There's a big difference between having a mutually respectful conversation with your partner about how you'd like your child to move in - and discussing together every aspect of how that would work - before agreeing to give it a go ...... and somebody telling their partner that this is how things are going to be and if you don't like it "tough" because it's "none of your business, your opinion doesn't matter and it's up to me" - particularly when they're expecting you to act as the child's FT carer almost 24./7. Personally, I'd also think that such a momentous life change should be something that's also discussed between the child's mother and her partner - because there has to be a mutual agreed stance going forward between both parents (and their partners) so said child can't play one household off against the other - (potentially) bouncing between the two whenever she wants, e.g. to avoid punishment, to take advantage of what she sees as less firm "rules" and/or to punish whichever parent she feels aggrieved at that week.
I suspect the reason why Ginger has asked her DP to leave isn't because he wants his daughter to live with them but because of his appalling contemptuous attitude towards her. She's already experienced that when she was scapegoated for this child's lies but this week has reinforced how he really sees his partner.
As Wakey says however, less consideration seems to have been given to the situation than most people would regarding getting a goldfish and as Tutt's story illustrates this is the sort of thing where it's absolutely essential to cross as many t's and dot as many i's as you can possibly imagine before taking the next step. For everyone's sake.

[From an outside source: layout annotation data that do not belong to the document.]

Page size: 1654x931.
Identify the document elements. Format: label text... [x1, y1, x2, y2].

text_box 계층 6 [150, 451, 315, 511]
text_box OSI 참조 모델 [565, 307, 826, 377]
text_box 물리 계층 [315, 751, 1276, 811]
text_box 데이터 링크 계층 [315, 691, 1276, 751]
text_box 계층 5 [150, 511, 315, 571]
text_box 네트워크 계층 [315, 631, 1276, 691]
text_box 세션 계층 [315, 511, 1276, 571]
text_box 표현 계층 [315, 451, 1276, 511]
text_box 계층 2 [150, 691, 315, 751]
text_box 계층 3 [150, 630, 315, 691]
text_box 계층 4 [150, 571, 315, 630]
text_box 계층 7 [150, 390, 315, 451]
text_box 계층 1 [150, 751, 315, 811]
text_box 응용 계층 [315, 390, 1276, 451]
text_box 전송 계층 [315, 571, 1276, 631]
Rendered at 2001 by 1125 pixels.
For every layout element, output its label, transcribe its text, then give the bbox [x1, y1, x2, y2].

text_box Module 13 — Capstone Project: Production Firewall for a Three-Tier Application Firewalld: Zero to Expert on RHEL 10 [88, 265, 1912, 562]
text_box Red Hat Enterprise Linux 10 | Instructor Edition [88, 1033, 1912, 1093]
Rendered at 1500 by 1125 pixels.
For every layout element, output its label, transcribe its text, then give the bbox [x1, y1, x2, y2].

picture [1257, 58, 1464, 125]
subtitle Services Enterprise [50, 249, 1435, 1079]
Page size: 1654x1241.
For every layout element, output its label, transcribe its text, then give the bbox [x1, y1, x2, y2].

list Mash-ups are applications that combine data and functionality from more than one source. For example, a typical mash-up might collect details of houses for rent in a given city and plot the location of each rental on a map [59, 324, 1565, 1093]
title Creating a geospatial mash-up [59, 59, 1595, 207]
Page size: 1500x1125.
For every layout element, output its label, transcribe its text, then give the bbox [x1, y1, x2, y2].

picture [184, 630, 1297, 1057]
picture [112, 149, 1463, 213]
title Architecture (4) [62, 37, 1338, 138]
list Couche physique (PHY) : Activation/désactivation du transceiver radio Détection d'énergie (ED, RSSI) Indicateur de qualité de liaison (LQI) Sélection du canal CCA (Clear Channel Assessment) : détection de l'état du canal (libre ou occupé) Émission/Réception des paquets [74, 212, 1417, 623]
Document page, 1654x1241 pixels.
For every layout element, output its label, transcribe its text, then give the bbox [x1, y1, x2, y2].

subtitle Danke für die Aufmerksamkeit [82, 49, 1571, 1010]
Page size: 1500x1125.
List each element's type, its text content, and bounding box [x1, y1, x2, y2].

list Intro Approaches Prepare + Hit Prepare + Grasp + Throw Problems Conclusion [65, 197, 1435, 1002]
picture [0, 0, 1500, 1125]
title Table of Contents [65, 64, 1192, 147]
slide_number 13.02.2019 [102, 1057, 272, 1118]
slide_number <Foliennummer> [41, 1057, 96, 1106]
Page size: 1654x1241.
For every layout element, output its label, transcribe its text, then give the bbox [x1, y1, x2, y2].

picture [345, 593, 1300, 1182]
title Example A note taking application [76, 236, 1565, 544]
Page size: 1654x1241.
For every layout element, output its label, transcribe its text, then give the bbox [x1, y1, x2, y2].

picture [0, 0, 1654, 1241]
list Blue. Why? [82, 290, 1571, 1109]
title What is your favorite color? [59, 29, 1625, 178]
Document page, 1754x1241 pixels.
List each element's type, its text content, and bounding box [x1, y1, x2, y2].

If this story was the other way round I expect any sensible person would want to know the ins and outs of it before judging OP. If a woman expected her partner to take on - as in actually providing FT childcare - her children without any consideration towards his feelings or opinions, AND, spoke to him in such a disrespectful and dismissive manner, I'd feel just as angry towards her as I feel towards Ginger's DP. IMO the only double standards in this sorry tale are the DP's, NOT Ginger's and while I can't speak for other posters, I don't think my attitude to something like this would be different if it was a man complaining about the same thing either.
Anyway, debating all this is a bit of a moot point because Ginger's bravely decided to stand up for herself and do this alone. As I said before I feel his behaviour and attitude to her is practically emotionally abusive - she's certainly not treated as an equal as she should be - and that's good enough reason for them to split, not least so Ginger's kids don't grow up getting the message that it's okay for women to be treated like worthless chattels by (some) men. The SD issue has brought this to a head but I really don't think that specifically is why they're splitting up - he's not behaving like a loving supportive partner.